Frage an Norbert Röttgen von Christian T. bezüglich Gesellschaftspolitik, soziale Gruppen
Sehr geehrter Herr Dr. Röttgen,
soweit mir bekannt ist, haben Sie damals für den "Vertrag über eine Verfassung für Europa" AKA "EU-Verfassung" gestimmt.
Haben Sie den Text eigentlich mal durchgelesen?
Und wenn ja, warum haben Sie dann trotzdem zugestimmt?
In der Hoffnung auf die Rückkehr der Demokratie,
Christian Treczoks
Sehr geehrter Herr Treczoks,
ich habe Ihre Mail über www.abgeordnetenwatch.de erhalten und möchte mich herzlich dafür bedanken.
Der Deutsche Bundestag hat am 12. Mai 2005 mit großer Mehrheit dem Ratifikationsgesetz zu dem Vertrag über eine Verfassung für Europa zugestimmt. Auch der Bundesrat hat den Verfassungsvertrag positiv bewertet und das Ratifikationsgesetz am 22. Mai 2005 gebilligt. Ich habe mich im Vorfeld der Beratungen sehr intensiv mit dem Verfassungsvertrag beschäftigt und kann Ihre demokratischen Bedenken nicht nachvollziehen. Da Sie sie in Ihrem Schreiben nicht konkretisieren, vermag ich auch nicht auf Einzelheiten einzugehen.

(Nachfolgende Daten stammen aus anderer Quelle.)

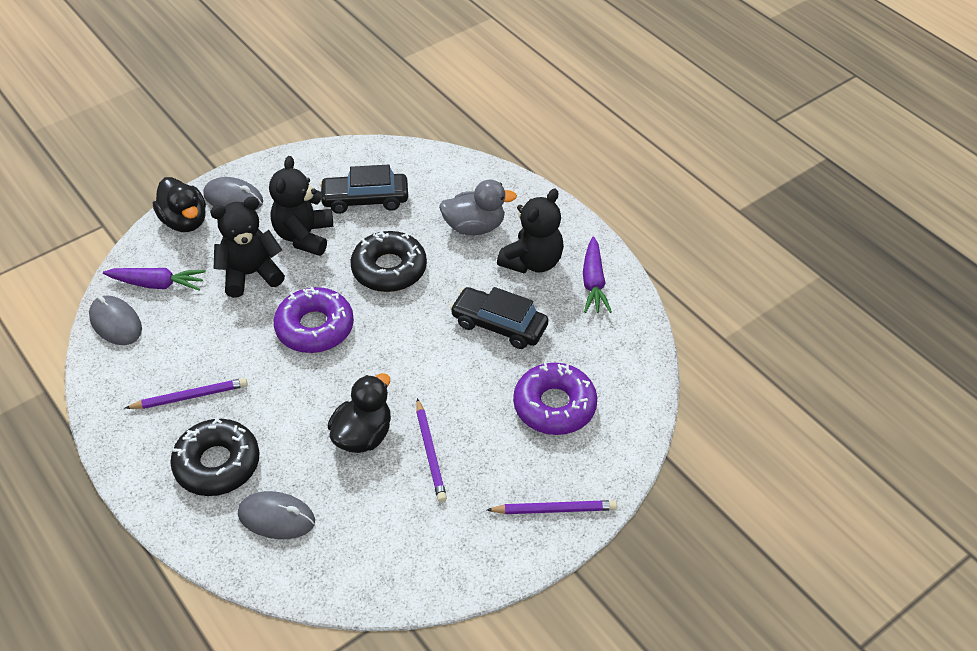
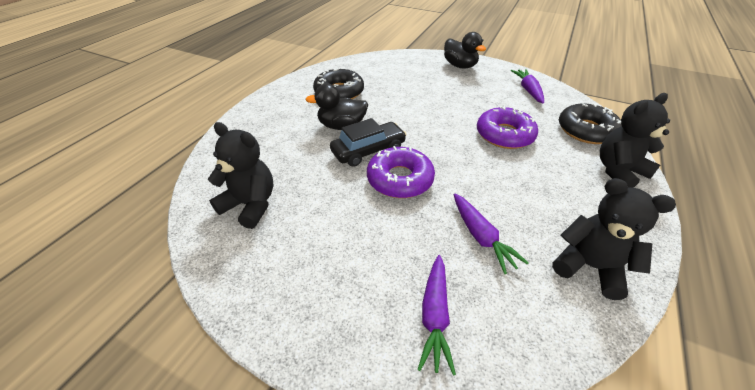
black car: [319,164,408,214] [450,287,549,349] = 2 -> [330,118,407,167] = 1
grey duck: [439,180,517,235] = 1 -> none = 0
grey mouse: [89,295,142,345] [203,177,263,210] [238,491,315,539] = 3 -> none = 0
purple carrot: [103,268,206,291] [583,236,612,313] = 2 -> [417,255,456,376] [453,193,529,274] [511,69,544,104] = 3
purple pencil: [125,378,247,409] [416,398,447,502] [487,500,617,514] = 3 -> none = 0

Die CDU/CSU-Bundestagsfraktion vertritt die Auffassung, dass der Verfassungsvertrag einen erheblichen Fortschritt gegenüber dem derzeit gültigen Nizza-Vertrag bedeutet. Der Verfassungsvertrag stärkt das Demokratieprinzip auf europäischer Ebene und gibt dem Deutschen Bundestag wichtige Rechte. So können wir in Zukunft bereits im Vorfeld europäischer Gesetzgebungsverfahren die Einhaltung des Subsidiaritätsprinzips prüfen und gemeinsam mit anderen Parlamenten die Kommission zu einer Überarbeitung ihrer Vorschläge zwingen. Deutschland erhält in Zukunft bei Abstimmungen ein höheres Gewicht. Diese politischen Fortschritte gilt es zu sichern.
Als Kompromiss ist der Verfassungsvertrag sicher nicht perfekt, aber er ist das beste Vertragswerk, das Europa jemals hatte. Ohne den Verfassungsvertrag bliebe die Europäische Union auf die komplizierten, für die Gemeinschaft als unzureichend angesehenen Entscheidungsstrukturen des Vertrages von Nizza angewiesen – mit einer unklaren Kompetenzaufteilung zwischen Mitgliedstaaten und Europäischer Union, ohne einen europäischen einklagbaren Grundrechtsschutz und ohne die für die Zeit ab 2009 vereinbarten, veränderten Bestimmungen für die Organe der Europäischen Union. Die Erweiterung der EU ohne den Verfassungsvertrag würde sie mittelfristig auf eine große europäische Freihandelszone zurückwerfen. Der Europäische Rat hat entschieden, der deutschen Ratspräsidentschaft, die am 1.1.2007 begonnen hat, das Mandat für einen neuen Anlauf in der Verfassungsdebatte zu erteilen.
Es wäre nach meiner Überzeugung ein unbestreitbarer Erfolg für die deutsche Ratspräsidentschaft, wenn es an ihrem Ende im Sommer 2007 einen neuen politischen Konsens gäbe, dem Verfassungsvertrag zum Durchbruch zu verhelfen.